One of the biggest drags on corporate balance sheets, and therefore a prime concern of the finance department, is inventory. As companies work to reduce the risk posed by single-sourcing and the “just-in-time” supply model, they start thinking about beefing up safety stock, which was sorely lacking at the height of the COVID-19 pandemic. It becomes especially valuable when distribution pipelines become clogged due to occurrences like missile attacks on ships in the Red Sea, and low water levels at the Panama Canal. Supply chains acquire a “built-in redundancy,” says Erik Wanberg, Taulia’s managing director of inventory management. “You sleep better at night having it.”
Building up a buffer, of course, costs money, and one way to offset the extra expense is to shove inventory upstream to suppliers. Through the technique of vendor-managed inventory (VMI), original equipment manufacturers delay taking title to goods and components until they’re needed on the production line or for distribution. The items in question remain on suppliers’ books, held in a vendor-managed warehouse, until that time.
VMI has risen and fallen in popularity over the years. The advantages of having quick access to inventory without having it burden the OEM’s balance sheet are obvious. At the same time, over-reliance on that model can jeopardize the financial stability of suppliers, many of which are surviving on thin margins and often struggle to acquire adequate working capital.
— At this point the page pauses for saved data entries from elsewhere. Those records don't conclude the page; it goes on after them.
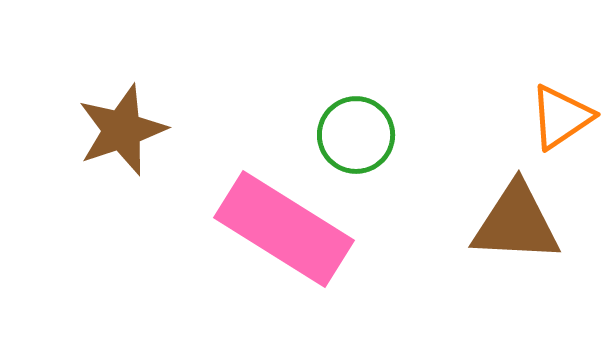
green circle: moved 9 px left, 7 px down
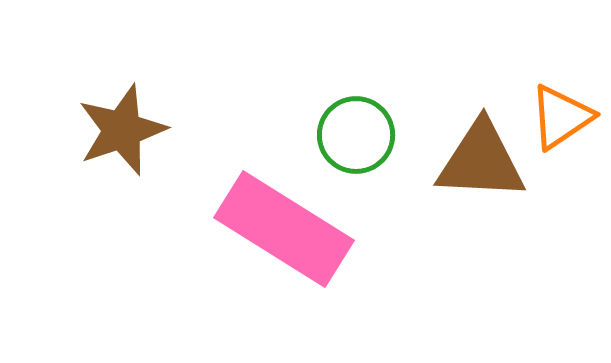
brown triangle: moved 35 px left, 62 px up
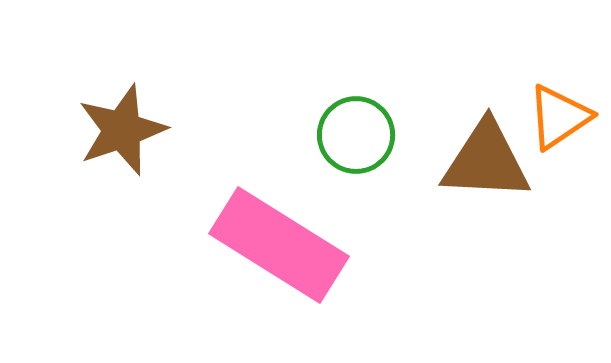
orange triangle: moved 2 px left
brown triangle: moved 5 px right
pink rectangle: moved 5 px left, 16 px down
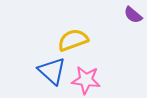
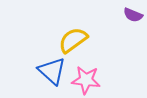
purple semicircle: rotated 18 degrees counterclockwise
yellow semicircle: rotated 16 degrees counterclockwise
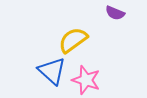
purple semicircle: moved 18 px left, 2 px up
pink star: rotated 12 degrees clockwise
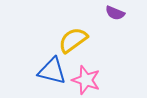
blue triangle: rotated 28 degrees counterclockwise
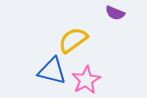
pink star: rotated 24 degrees clockwise
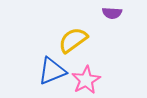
purple semicircle: moved 3 px left; rotated 18 degrees counterclockwise
blue triangle: rotated 36 degrees counterclockwise
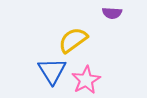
blue triangle: rotated 40 degrees counterclockwise
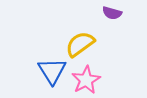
purple semicircle: rotated 12 degrees clockwise
yellow semicircle: moved 7 px right, 4 px down
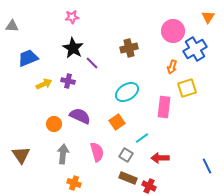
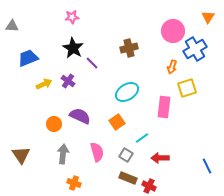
purple cross: rotated 24 degrees clockwise
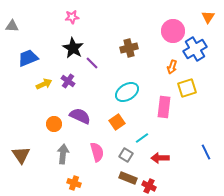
blue line: moved 1 px left, 14 px up
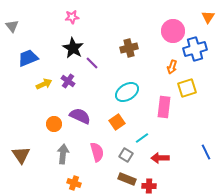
gray triangle: rotated 48 degrees clockwise
blue cross: rotated 15 degrees clockwise
brown rectangle: moved 1 px left, 1 px down
red cross: rotated 24 degrees counterclockwise
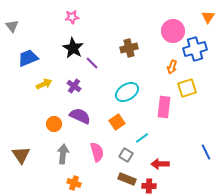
purple cross: moved 6 px right, 5 px down
red arrow: moved 6 px down
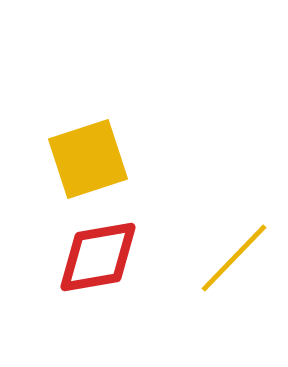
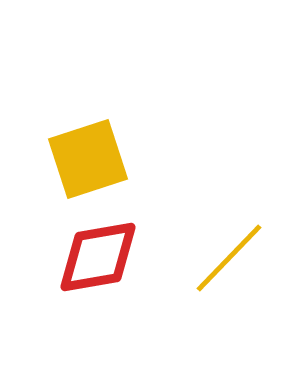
yellow line: moved 5 px left
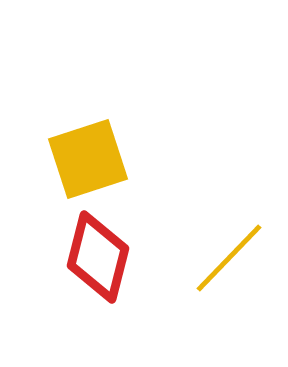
red diamond: rotated 66 degrees counterclockwise
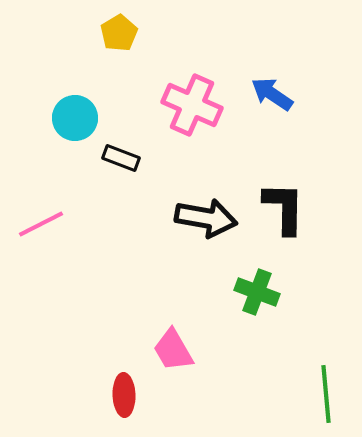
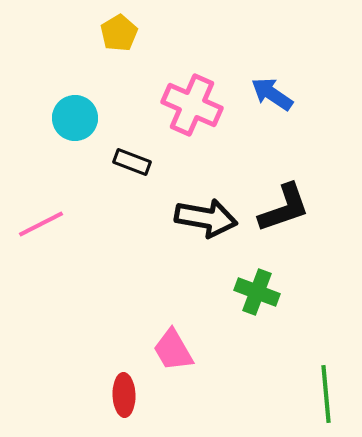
black rectangle: moved 11 px right, 4 px down
black L-shape: rotated 70 degrees clockwise
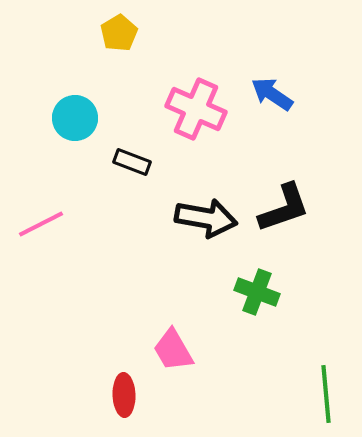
pink cross: moved 4 px right, 4 px down
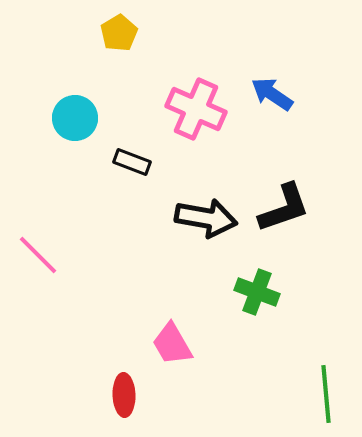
pink line: moved 3 px left, 31 px down; rotated 72 degrees clockwise
pink trapezoid: moved 1 px left, 6 px up
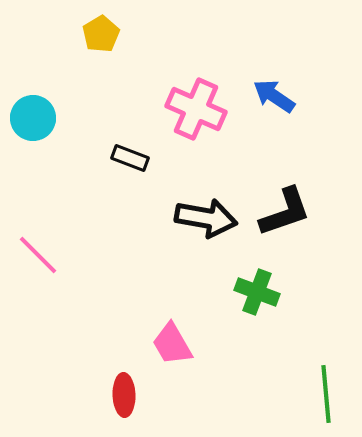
yellow pentagon: moved 18 px left, 1 px down
blue arrow: moved 2 px right, 2 px down
cyan circle: moved 42 px left
black rectangle: moved 2 px left, 4 px up
black L-shape: moved 1 px right, 4 px down
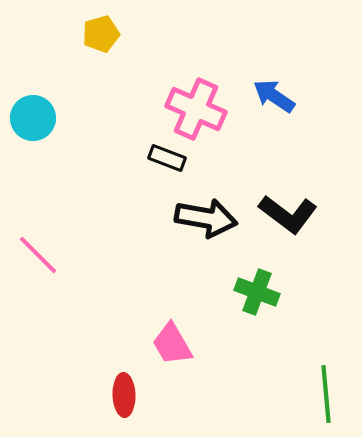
yellow pentagon: rotated 15 degrees clockwise
black rectangle: moved 37 px right
black L-shape: moved 3 px right, 2 px down; rotated 56 degrees clockwise
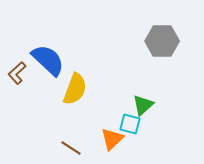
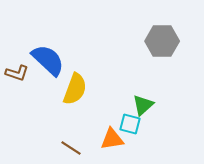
brown L-shape: rotated 120 degrees counterclockwise
orange triangle: rotated 35 degrees clockwise
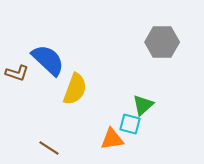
gray hexagon: moved 1 px down
brown line: moved 22 px left
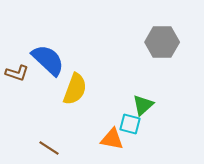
orange triangle: rotated 20 degrees clockwise
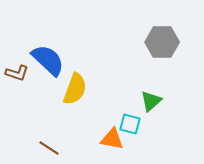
green triangle: moved 8 px right, 4 px up
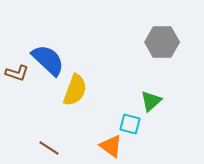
yellow semicircle: moved 1 px down
orange triangle: moved 1 px left, 7 px down; rotated 25 degrees clockwise
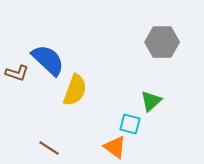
orange triangle: moved 4 px right, 1 px down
The missing component in a VMI arrangement is “liquidity and financing,” Wanberg acknowledges. “You don’t want to put pressure on suppliers.” Many such programs failed in the past, he adds, because they weren’t accompanied by working capital solutions for financing supplier operations.
A popular technique today, he notes, is speeding up payment to vendors, either in return for a discount off the invoice or through a third party stepping in to complete the transaction. In addition, suppliers can sometimes access funds under buyers’ financing terms, which are often more attractive than those they can obtain on their own.
It's all about achieving a delicate balance between cost and resilience. A VMI-run warehouse “needs to be a shock absorber for companies to be able to source [reliably],” Wanberg says. “But even if you enable that, you don’t want to build up more inventory than needs to be there.”
“I’m not here to say that VMI is the way to go,” he adds. “It’s just one option.”
The CFO’s voice has grown stronger with increasing pressure on working capital caused by the pandemic and subsequent supply chain disruptions. Behind every decision to nearshore manufacturing is an expert carefully weighing the financial considerations, and their impact on the larger organization. Issues on the table include infrastructure, technology, taxation, insurance and legal environments in various target countries.
It’s more than a question of standing guard over the company’s money, Wanberg says. “CFOs are trying to move to more resilience and agility. They’re saying we can’t have a miss on revenue because of stock outages.”
As manufacturers make critical decisions about where to source their goods, CFOs “will definitely have a seat at the table, and a voice,” he says.